Trees in your home's landscape can help create an aesthetically pleasing outdoor living space. If you opt to incorporate fruit or nut trees into your landscape design, you will also have access to fresh foods throughout the growing season.
Pruning plays a critical role in the development of all trees, but it is especially critical for fruit and nut-bearing trees. If you improperly prune your trees, you might cause permanent damage that might compromise your trees' ability to produce the fruits and nuts you love.
Depending on the type of tree you have in your yard, you should use one of three pruning methods for maximum growth and yield.
Natural-Habit Pruning System
When utilizing a natural-habit pruning system to care for your trees, you work with the natural growth pattern of the tree to ensure proper growth. This pruning system works best for citrus, pomegranate, or fig trees.

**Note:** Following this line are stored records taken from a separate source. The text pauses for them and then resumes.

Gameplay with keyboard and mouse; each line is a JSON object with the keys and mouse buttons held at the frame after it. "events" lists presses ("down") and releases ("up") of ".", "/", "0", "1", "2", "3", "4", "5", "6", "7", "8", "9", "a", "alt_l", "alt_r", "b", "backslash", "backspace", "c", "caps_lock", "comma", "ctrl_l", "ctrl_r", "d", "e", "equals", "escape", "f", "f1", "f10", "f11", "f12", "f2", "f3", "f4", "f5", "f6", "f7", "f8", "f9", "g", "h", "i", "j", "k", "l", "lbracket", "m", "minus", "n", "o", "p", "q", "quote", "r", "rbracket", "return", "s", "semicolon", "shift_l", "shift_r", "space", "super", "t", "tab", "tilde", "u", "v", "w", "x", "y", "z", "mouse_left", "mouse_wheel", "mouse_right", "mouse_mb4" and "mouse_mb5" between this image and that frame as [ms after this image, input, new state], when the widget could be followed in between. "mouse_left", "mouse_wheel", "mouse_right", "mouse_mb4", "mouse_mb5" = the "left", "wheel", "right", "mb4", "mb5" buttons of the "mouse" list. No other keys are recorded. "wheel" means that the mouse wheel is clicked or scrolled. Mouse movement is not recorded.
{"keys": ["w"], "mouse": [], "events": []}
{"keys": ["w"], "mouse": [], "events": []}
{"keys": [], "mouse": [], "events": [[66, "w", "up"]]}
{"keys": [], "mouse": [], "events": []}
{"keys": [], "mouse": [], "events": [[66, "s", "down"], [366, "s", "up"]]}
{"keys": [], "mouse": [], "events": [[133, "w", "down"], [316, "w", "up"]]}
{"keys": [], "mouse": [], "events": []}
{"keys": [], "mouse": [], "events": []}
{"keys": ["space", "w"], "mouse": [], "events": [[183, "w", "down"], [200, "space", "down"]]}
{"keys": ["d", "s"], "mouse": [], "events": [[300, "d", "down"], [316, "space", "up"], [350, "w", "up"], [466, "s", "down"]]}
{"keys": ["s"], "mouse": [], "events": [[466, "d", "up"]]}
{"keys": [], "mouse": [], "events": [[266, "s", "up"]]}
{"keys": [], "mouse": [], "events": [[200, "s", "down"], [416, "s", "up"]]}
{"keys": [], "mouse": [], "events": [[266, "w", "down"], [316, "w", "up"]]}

Once your tree has established mature growth, you can begin trimming away new suckers and overgrowth as needed to maximize the amount of sunlight filtering through the tree and keep the tree from becoming too top-heavy. You aren't attempting to change the shape of the tree, just manage growth to minimize potential problems.
Heading cuts can be utilized to stimulate the growth of new fruit or nut-bearing buds. You can also use thinning cuts to eliminate entire branches when your trees become too dense. The natural-habit system is simple and allows you to better care for your citrus, pomegranate, and fig trees over time.
Central-Leader Pruning System
Some trees remain healthiest when all major branches stem from a single trunk. This trunk provides stability to the tree and serves as the main leader when creating an appropriate shape.
The central-leader pruning system requires that you retain the integrity of the primary trunk and control the growth and density of all fruit or nut-bearing side branches instead. Thinned-out side branches reduce overcrowding and eliminate stunted growth caused by lack of adequate sunlight.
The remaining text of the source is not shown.